Formidable essai sur les femmes lors et entre les deux guerres mondiales, écrit par une sociologue franco-britannique à partir de témoignages, journaux intimes, presse féminine de l'époque. Elle aborde tous les aspects (vie quotidienne, mode, cuisine, sexualité...) et les rôles tenus par les femmes (ouvrières, prostituées, militaires, infirmières, résistantes, déportées, gardiennes de camp, « machines à enfanter »...) lors de ces terribles trente années.
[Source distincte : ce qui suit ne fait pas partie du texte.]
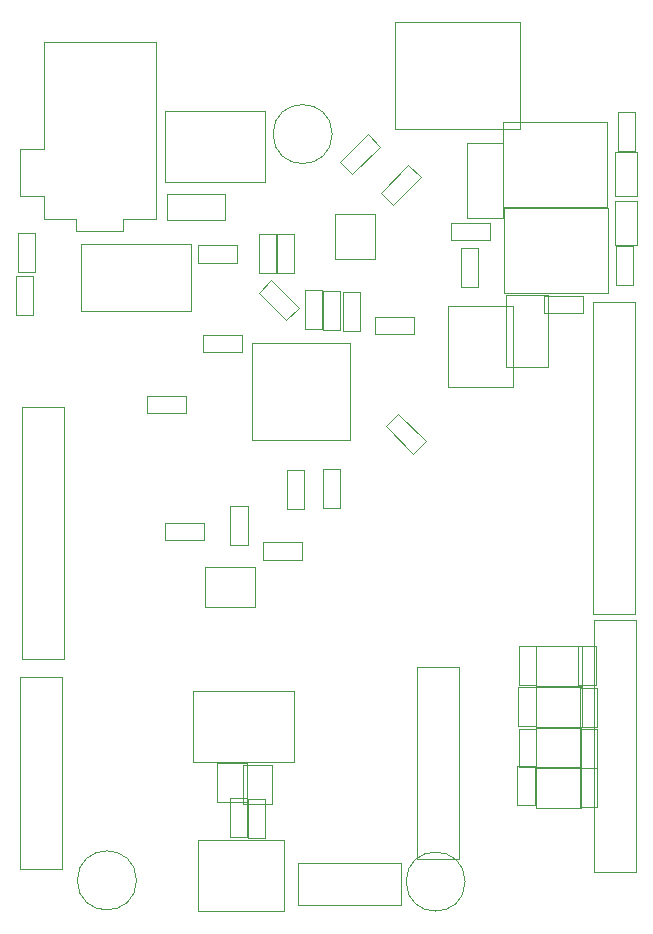
<source format=gbr>
%TF.GenerationSoftware,KiCad,Pcbnew,7.0.10*%
%TF.CreationDate,2024-02-09T23:31:34+05:30*%
%TF.ProjectId,rp2040-basic-m1,72703230-3430-42d6-9261-7369632d6d31,V2.2.1*%
%TF.SameCoordinates,Original*%
%TF.FileFunction,Other,User*%
%FSLAX46Y46*%
G04 Gerber Fmt 4.6, Leading zero omitted, Abs format (unit mm)*
G04 Created by KiCad (PCBNEW 7.0.10) date 2024-02-09 23:31:34*
%MOMM*%
%LPD*%
G01*
G04 APERTURE LIST*
%ADD10C,0.050000*%
G04 APERTURE END LIST*
D10*
%TO.C,SW2*%
X84700000Y-22810500D02*
X93200000Y-22810500D01*
X84700000Y-28810500D02*
X84700000Y-22810500D01*
X93200000Y-22810500D02*
X93200000Y-28810500D01*
X93200000Y-28810500D02*
X84700000Y-28810500D01*
%TO.C,C6*%
X86480000Y-48370000D02*
X83180000Y-48370000D01*
X86480000Y-46910000D02*
X86480000Y-48370000D01*
X83180000Y-48370000D02*
X83180000Y-46910000D01*
X83180000Y-46910000D02*
X86480000Y-46910000D01*
%TO.C,U2*%
X113400000Y-31000000D02*
X113400000Y-38200000D01*
X113400000Y-38200000D02*
X122200000Y-38200000D01*
X122200000Y-31000000D02*
X113400000Y-31000000D01*
X122200000Y-38200000D02*
X122200000Y-31000000D01*
%TO.C,J7*%
X106050000Y-69880500D02*
X109600000Y-69880500D01*
X106050000Y-86130500D02*
X106050000Y-69880500D01*
X109600000Y-69880500D02*
X109600000Y-86130500D01*
X109600000Y-86130500D02*
X106050000Y-86130500D01*
%TO.C,REF\u002A\u002A*%
X98870000Y-24760500D02*
G75*
G03*
X93870000Y-24760500I-2500000J0D01*
G01*
X93870000Y-24760500D02*
G75*
G03*
X98870000Y-24760500I2500000J0D01*
G01*
%TO.C,J5*%
X76000000Y-87000000D02*
X72450000Y-87000000D01*
X76000000Y-70750000D02*
X76000000Y-87000000D01*
X72450000Y-87000000D02*
X72450000Y-70750000D01*
X72450000Y-70750000D02*
X76000000Y-70750000D01*
%TO.C,R20*%
X121310000Y-78450000D02*
X121310000Y-81750000D01*
X119850000Y-78450000D02*
X121310000Y-78450000D01*
X121310000Y-81750000D02*
X119850000Y-81750000D01*
X119850000Y-81750000D02*
X119850000Y-78450000D01*
%TO.C,R8*%
X124360000Y-34220000D02*
X124360000Y-37520000D01*
X122900000Y-34220000D02*
X124360000Y-34220000D01*
X124360000Y-37520000D02*
X122900000Y-37520000D01*
X122900000Y-37520000D02*
X122900000Y-34220000D01*
%TO.C,J6*%
X72600000Y-47890500D02*
X76150000Y-47890500D01*
X72600000Y-69240500D02*
X72600000Y-47890500D01*
X76150000Y-47890500D02*
X76150000Y-69240500D01*
X76150000Y-69240500D02*
X72600000Y-69240500D01*
%TO.C,Q5*%
X116150000Y-71570000D02*
X116150000Y-74970000D01*
X116150000Y-74970000D02*
X119990000Y-74970000D01*
X119990000Y-71570000D02*
X116150000Y-71570000D01*
X119990000Y-74970000D02*
X119990000Y-71570000D01*
%TO.C,C5*%
X95000538Y-40522914D02*
X92667086Y-38189462D01*
X96032914Y-39490538D02*
X95000538Y-40522914D01*
X92667086Y-38189462D02*
X93699462Y-37157086D01*
X93699462Y-37157086D02*
X96032914Y-39490538D01*
%TO.C,R16*%
X90250000Y-59552500D02*
X90250000Y-56252500D01*
X91710000Y-59552500D02*
X90250000Y-59552500D01*
X90250000Y-56252500D02*
X91710000Y-56252500D01*
X91710000Y-56252500D02*
X91710000Y-59552500D01*
%TO.C,J3*%
X124520000Y-65420500D02*
X120970000Y-65420500D01*
X124520000Y-39020500D02*
X124520000Y-65420500D01*
X120970000Y-65420500D02*
X120970000Y-39020500D01*
X120970000Y-39020500D02*
X124520000Y-39020500D01*
%TO.C,R21*%
X121290000Y-75120000D02*
X121290000Y-78420000D01*
X119830000Y-75120000D02*
X121290000Y-75120000D01*
X121290000Y-78420000D02*
X119830000Y-78420000D01*
X119830000Y-78420000D02*
X119830000Y-75120000D01*
%TO.C,C7*%
X91272000Y-43204500D02*
X87972000Y-43204500D01*
X91272000Y-41744500D02*
X91272000Y-43204500D01*
X87972000Y-43204500D02*
X87972000Y-41744500D01*
X87972000Y-41744500D02*
X91272000Y-41744500D01*
%TO.C,C1*%
X93027500Y-59330000D02*
X96327500Y-59330000D01*
X93027500Y-60790000D02*
X93027500Y-59330000D01*
X96327500Y-59330000D02*
X96327500Y-60790000D01*
X96327500Y-60790000D02*
X93027500Y-60790000D01*
%TO.C,D3*%
X102498000Y-31489000D02*
X99098000Y-31489000D01*
X99098000Y-31489000D02*
X99098000Y-35329000D01*
X102498000Y-35329000D02*
X102498000Y-31489000D01*
X99098000Y-35329000D02*
X102498000Y-35329000D01*
%TO.C,Q4*%
X116107500Y-75030000D02*
X116107500Y-78430000D01*
X116107500Y-78430000D02*
X119947500Y-78430000D01*
X119947500Y-75030000D02*
X116107500Y-75030000D01*
X119947500Y-78430000D02*
X119947500Y-75030000D01*
%TO.C,Y1*%
X88130000Y-61400000D02*
X88130000Y-64800000D01*
X88130000Y-64800000D02*
X92330000Y-64800000D01*
X92330000Y-61400000D02*
X88130000Y-61400000D01*
X92330000Y-64800000D02*
X92330000Y-61400000D01*
%TO.C,F1*%
X84862500Y-29820000D02*
X89762500Y-29820000D01*
X84862500Y-32060000D02*
X84862500Y-29820000D01*
X89762500Y-29820000D02*
X89762500Y-32060000D01*
X89762500Y-32060000D02*
X84862500Y-32060000D01*
%TO.C,C15*%
X87477500Y-34190000D02*
X90777500Y-34190000D01*
X87477500Y-35650000D02*
X87477500Y-34190000D01*
X90777500Y-34190000D02*
X90777500Y-35650000D01*
X90777500Y-35650000D02*
X87477500Y-35650000D01*
%TO.C,C3*%
X92634300Y-36540000D02*
X92634300Y-33240000D01*
X94094300Y-36540000D02*
X92634300Y-36540000D01*
X92634300Y-33240000D02*
X94094300Y-33240000D01*
X94094300Y-33240000D02*
X94094300Y-36540000D01*
%TO.C,R14*%
X114710000Y-71430000D02*
X114710000Y-68130000D01*
X116170000Y-71430000D02*
X114710000Y-71430000D01*
X114710000Y-68130000D02*
X116170000Y-68130000D01*
X116170000Y-68130000D02*
X116170000Y-71430000D01*
%TO.C,C9*%
X104455462Y-48455586D02*
X106788914Y-50789038D01*
X103423086Y-49487962D02*
X104455462Y-48455586D01*
X106788914Y-50789038D02*
X105756538Y-51821414D01*
X105756538Y-51821414D02*
X103423086Y-49487962D01*
%TO.C,U4*%
X113350000Y-23700000D02*
X113350000Y-30900000D01*
X113350000Y-30900000D02*
X122150000Y-30900000D01*
X122150000Y-23700000D02*
X113350000Y-23700000D01*
X122150000Y-30900000D02*
X122150000Y-23700000D01*
%TO.C,R13*%
X114630000Y-74890000D02*
X114630000Y-71590000D01*
X116090000Y-74890000D02*
X114630000Y-74890000D01*
X114630000Y-71590000D02*
X116090000Y-71590000D01*
X116090000Y-71590000D02*
X116090000Y-74890000D01*
%TO.C,R4*%
X99530000Y-38032500D02*
X99530000Y-41332500D01*
X98070000Y-38032500D02*
X99530000Y-38032500D01*
X99530000Y-41332500D02*
X98070000Y-41332500D01*
X98070000Y-41332500D02*
X98070000Y-38032500D01*
%TO.C,JP2*%
X91300000Y-81450000D02*
X93800000Y-81450000D01*
X91300000Y-81450000D02*
X91300000Y-78150000D01*
X93800000Y-78150000D02*
X93800000Y-81450000D01*
X93800000Y-78150000D02*
X91300000Y-78150000D01*
%TO.C,J2*%
X87500000Y-84530000D02*
X94800000Y-84530000D01*
X87500000Y-90580000D02*
X87500000Y-84530000D01*
X94800000Y-84530000D02*
X94800000Y-90580000D01*
X94800000Y-90580000D02*
X87500000Y-90580000D01*
%TO.C,C14*%
X109750000Y-37682500D02*
X109750000Y-34382500D01*
X111210000Y-37682500D02*
X109750000Y-37682500D01*
X109750000Y-34382500D02*
X111210000Y-34382500D01*
X111210000Y-34382500D02*
X111210000Y-37682500D01*
%TO.C,D5*%
X122800000Y-30010500D02*
X122800000Y-26310500D01*
X124700000Y-30010500D02*
X122800000Y-30010500D01*
X122800000Y-26310500D02*
X124700000Y-26310500D01*
X124700000Y-26310500D02*
X124700000Y-30010500D01*
%TO.C,C12*%
X99790000Y-41440000D02*
X99790000Y-38140000D01*
X101250000Y-41440000D02*
X99790000Y-41440000D01*
X99790000Y-38140000D02*
X101250000Y-38140000D01*
X101250000Y-38140000D02*
X101250000Y-41440000D01*
%TO.C,R2*%
X106362914Y-28419462D02*
X104029462Y-30752914D01*
X105330538Y-27387086D02*
X106362914Y-28419462D01*
X104029462Y-30752914D02*
X102997086Y-29720538D01*
X102997086Y-29720538D02*
X105330538Y-27387086D01*
%TO.C,R1*%
X124490000Y-22870000D02*
X124490000Y-26170000D01*
X123030000Y-22870000D02*
X124490000Y-22870000D01*
X124490000Y-26170000D02*
X123030000Y-26170000D01*
X123030000Y-26170000D02*
X123030000Y-22870000D01*
%TO.C,R11*%
X114560000Y-81572500D02*
X114560000Y-78272500D01*
X116020000Y-81572500D02*
X114560000Y-81572500D01*
X114560000Y-78272500D02*
X116020000Y-78272500D01*
X116020000Y-78272500D02*
X116020000Y-81572500D01*
%TO.C,J10*%
X117150000Y-44495000D02*
X117150000Y-38345000D01*
X117150000Y-38345000D02*
X113550000Y-38345000D01*
X113550000Y-44495000D02*
X117150000Y-44495000D01*
X113550000Y-38345000D02*
X113550000Y-44495000D01*
%TO.C,U1*%
X92106000Y-42418500D02*
X92106000Y-50658500D01*
X92106000Y-50658500D02*
X100346000Y-50658500D01*
X100346000Y-42418500D02*
X92106000Y-42418500D01*
X100346000Y-50658500D02*
X100346000Y-42418500D01*
%TO.C,Q3*%
X116130000Y-78380000D02*
X116130000Y-81780000D01*
X116130000Y-81780000D02*
X119970000Y-81780000D01*
X119970000Y-78380000D02*
X116130000Y-78380000D01*
X119970000Y-81780000D02*
X119970000Y-78380000D01*
%TO.C,R22*%
X121330000Y-71640000D02*
X121330000Y-74940000D01*
X119870000Y-71640000D02*
X121330000Y-71640000D01*
X121330000Y-74940000D02*
X119870000Y-74940000D01*
X119870000Y-74940000D02*
X119870000Y-71640000D01*
%TO.C,JP1*%
X89140000Y-81330000D02*
X91640000Y-81330000D01*
X89140000Y-81330000D02*
X89140000Y-78030000D01*
X91640000Y-78030000D02*
X91640000Y-81330000D01*
X91640000Y-78030000D02*
X89140000Y-78030000D01*
%TO.C,J1*%
X114795000Y-24335500D02*
X104155000Y-24335500D01*
X114795000Y-15305500D02*
X114795000Y-24335500D01*
X104155000Y-24335500D02*
X104155000Y-15305500D01*
X104155000Y-15305500D02*
X114795000Y-15305500D01*
%TO.C,R6*%
X73730000Y-33110000D02*
X73730000Y-36410000D01*
X72270000Y-33110000D02*
X73730000Y-33110000D01*
X73730000Y-36410000D02*
X72270000Y-36410000D01*
X72270000Y-36410000D02*
X72270000Y-33110000D01*
%TO.C,C11*%
X96520000Y-53193000D02*
X96520000Y-56493000D01*
X95060000Y-53193000D02*
X96520000Y-53193000D01*
X96520000Y-56493000D02*
X95060000Y-56493000D01*
X95060000Y-56493000D02*
X95060000Y-53193000D01*
%TO.C,R5*%
X98020000Y-38002500D02*
X98020000Y-41302500D01*
X96560000Y-38002500D02*
X98020000Y-38002500D01*
X98020000Y-41302500D02*
X96560000Y-41302500D01*
X96560000Y-41302500D02*
X96560000Y-38002500D01*
%TO.C,C10*%
X102500000Y-40230500D02*
X105800000Y-40230500D01*
X102500000Y-41690500D02*
X102500000Y-40230500D01*
X105800000Y-40230500D02*
X105800000Y-41690500D01*
X105800000Y-41690500D02*
X102500000Y-41690500D01*
%TO.C,D4*%
X124700000Y-30460500D02*
X124700000Y-34160500D01*
X122800000Y-30460500D02*
X124700000Y-30460500D01*
X124700000Y-34160500D02*
X122800000Y-34160500D01*
X122800000Y-34160500D02*
X122800000Y-30460500D01*
%TO.C,U3*%
X77606000Y-34026500D02*
X77606000Y-39746500D01*
X77606000Y-39746500D02*
X86906000Y-39746500D01*
X86906000Y-34026500D02*
X77606000Y-34026500D01*
X86906000Y-39746500D02*
X86906000Y-34026500D01*
%TO.C,SW1*%
X87130000Y-71930000D02*
X95630000Y-71930000D01*
X87130000Y-77930000D02*
X87130000Y-71930000D01*
X95630000Y-71930000D02*
X95630000Y-77930000D01*
X95630000Y-77930000D02*
X87130000Y-77930000D01*
%TO.C,Q6*%
X116170000Y-68070000D02*
X116170000Y-71470000D01*
X116170000Y-71470000D02*
X120010000Y-71470000D01*
X120010000Y-68070000D02*
X116170000Y-68070000D01*
X120010000Y-71470000D02*
X120010000Y-68070000D01*
%TO.C,R12*%
X114650000Y-78390000D02*
X114650000Y-75090000D01*
X116110000Y-78390000D02*
X114650000Y-78390000D01*
X114650000Y-75090000D02*
X116110000Y-75090000D01*
X116110000Y-75090000D02*
X116110000Y-78390000D01*
%TO.C,D2*%
X114150000Y-39310000D02*
X108650000Y-39310000D01*
X108650000Y-39310000D02*
X108650000Y-46210000D01*
X114150000Y-46210000D02*
X114150000Y-39310000D01*
X108650000Y-46210000D02*
X114150000Y-46210000D01*
%TO.C,R23*%
X121180000Y-68120000D02*
X121180000Y-71420000D01*
X119720000Y-68120000D02*
X121180000Y-68120000D01*
X121180000Y-71420000D02*
X119720000Y-71420000D01*
X119720000Y-71420000D02*
X119720000Y-68120000D01*
%TO.C,J4*%
X124575000Y-87280000D02*
X121025000Y-87280000D01*
X124575000Y-65930000D02*
X124575000Y-87280000D01*
X121025000Y-87280000D02*
X121025000Y-65930000D01*
X121025000Y-65930000D02*
X124575000Y-65930000D01*
%TO.C,C4*%
X94158300Y-36540000D02*
X94158300Y-33240000D01*
X95618300Y-36540000D02*
X94158300Y-36540000D01*
X94158300Y-33240000D02*
X95618300Y-33240000D01*
X95618300Y-33240000D02*
X95618300Y-36540000D01*
%TO.C,R33*%
X98100000Y-56412500D02*
X98100000Y-53112500D01*
X99560000Y-56412500D02*
X98100000Y-56412500D01*
X98100000Y-53112500D02*
X99560000Y-53112500D01*
X99560000Y-53112500D02*
X99560000Y-56412500D01*
%TO.C,J9*%
X74448000Y-16992500D02*
X83948000Y-16992500D01*
X74448000Y-25992500D02*
X74448000Y-16992500D01*
X72448000Y-25992500D02*
X74448000Y-25992500D01*
X74448000Y-29992500D02*
X72448000Y-29992500D01*
X72448000Y-29992500D02*
X72448000Y-25992500D01*
X83948000Y-31992500D02*
X83948000Y-16992500D01*
X83698000Y-31992500D02*
X83948000Y-31992500D01*
X83698000Y-31992500D02*
X81198000Y-31992500D01*
X81198000Y-31992500D02*
X81198000Y-32992500D01*
X77198000Y-31992500D02*
X74448000Y-31992500D01*
X74448000Y-31992500D02*
X74448000Y-29992500D01*
X81198000Y-32992500D02*
X77198000Y-32992500D01*
X77198000Y-32992500D02*
X77198000Y-31992500D01*
%TO.C,C2*%
X88002500Y-59130000D02*
X84702500Y-59130000D01*
X88002500Y-57670000D02*
X88002500Y-59130000D01*
X84702500Y-59130000D02*
X84702500Y-57670000D01*
X84702500Y-57670000D02*
X88002500Y-57670000D01*
%TO.C,J8*%
X96020000Y-90000000D02*
X96020000Y-86450000D01*
X104670000Y-90000000D02*
X96020000Y-90000000D01*
X96020000Y-86450000D02*
X104670000Y-86450000D01*
X104670000Y-86450000D02*
X104670000Y-90000000D01*
%TO.C,C13*%
X112272500Y-33760000D02*
X108972500Y-33760000D01*
X112272500Y-32300000D02*
X112272500Y-33760000D01*
X108972500Y-33760000D02*
X108972500Y-32300000D01*
X108972500Y-32300000D02*
X112272500Y-32300000D01*
%TO.C,R3*%
X102922914Y-25829462D02*
X100589462Y-28162914D01*
X101890538Y-24797086D02*
X102922914Y-25829462D01*
X100589462Y-28162914D02*
X99557086Y-27130538D01*
X99557086Y-27130538D02*
X101890538Y-24797086D01*
%TO.C,REF\u002A\u002A*%
X110130000Y-88050500D02*
G75*
G03*
X105130000Y-88050500I-2500000J0D01*
G01*
X105130000Y-88050500D02*
G75*
G03*
X110130000Y-88050500I2500000J0D01*
G01*
%TO.C,C8*%
X116800000Y-38480500D02*
X120100000Y-38480500D01*
X116800000Y-39940500D02*
X116800000Y-38480500D01*
X120100000Y-38480500D02*
X120100000Y-39940500D01*
X120100000Y-39940500D02*
X116800000Y-39940500D01*
%TO.C,REF\u002A\u002A*%
X82300000Y-87950000D02*
G75*
G03*
X77300000Y-87950000I-2500000J0D01*
G01*
X77300000Y-87950000D02*
G75*
G03*
X82300000Y-87950000I2500000J0D01*
G01*
%TO.C,R15*%
X91730000Y-84400000D02*
X91730000Y-81100000D01*
X93190000Y-84400000D02*
X91730000Y-84400000D01*
X91730000Y-81100000D02*
X93190000Y-81100000D01*
X93190000Y-81100000D02*
X93190000Y-84400000D01*
%TO.C,R7*%
X72090000Y-40080000D02*
X72090000Y-36780000D01*
X73550000Y-40080000D02*
X72090000Y-40080000D01*
X72090000Y-36780000D02*
X73550000Y-36780000D01*
X73550000Y-36780000D02*
X73550000Y-40080000D01*
%TO.C,R17*%
X90230000Y-84300000D02*
X90230000Y-81000000D01*
X91690000Y-84300000D02*
X90230000Y-84300000D01*
X90230000Y-81000000D02*
X91690000Y-81000000D01*
X91690000Y-81000000D02*
X91690000Y-84300000D01*
%TO.C,D1*%
X110300000Y-31850000D02*
X113300000Y-31850000D01*
X110300000Y-31850000D02*
X110300000Y-25550000D01*
X110300000Y-25550000D02*
X113300000Y-25550000D01*
X113300000Y-25550000D02*
X113300000Y-31850000D01*
%TD*%
M02*

</source>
Elle part du constat que les femmes ont été exclues de la vie publique par la société bourgeoise du XIXe siècle. Elles l'ont regagné peu à peu lors de la Première Guerre mondiale en occupant les places laissées vacantes par les hommes partis combattre : elles ont travaillé dans les usines et les champs et, bien qu'exploitées par les hommes, elles ont regagné une timide liberté qu'a accompagné la montée du féminisme et l'acquisition de certains droits sociaux.
Cette liberté s'est concrétisée dans l'entre-deux-guerres, par exemple, à Paris avec les années Folles, les zazous et la création artistique (peinture, sculpture...) ou la mode. Mais elle s'est vite heurtée au désir des États de contrôler la sexualité féminine et de replacer les femmes dans leur rôle de mère avec la pénalisation et l'interdiction de la contraception et de l'avortement. Cette politique s'est emballée dans les états totalitaires naissants et s'est accompagnée d'un eugénisme effroyable surtout en Allemagne hitlérienne dont
Carol Mann décrit les mécanismes dans une (courte, 35 pages) troisième partie intitulée « L'utérus nationalisé ».
Enfin, dans une dernière partie consacrée à la Seconde Guerre mondiale, l'auteure explicite, d'une part, la multitude de rôles tenus par les femmes (ceux déjà tenus lors du précédent conflit mais elles furent également quelque fois combattantes, souvent résistantes, toujours victimes civiles...), et d'autre part, leur survie dans les camps de concentration.
Un très bon ouvrage, clair, bien écrit, dans un style compréhensible, avec de nombreuses pages fortes sur la folie nazie ou la vie dans les camps de concentration, mais quelque peu terni, à mon avis, par un féminisme trop exacerbé par moment (on pourrait croire que seules les femmes ont été résistantes parmi une poignée d'hommes).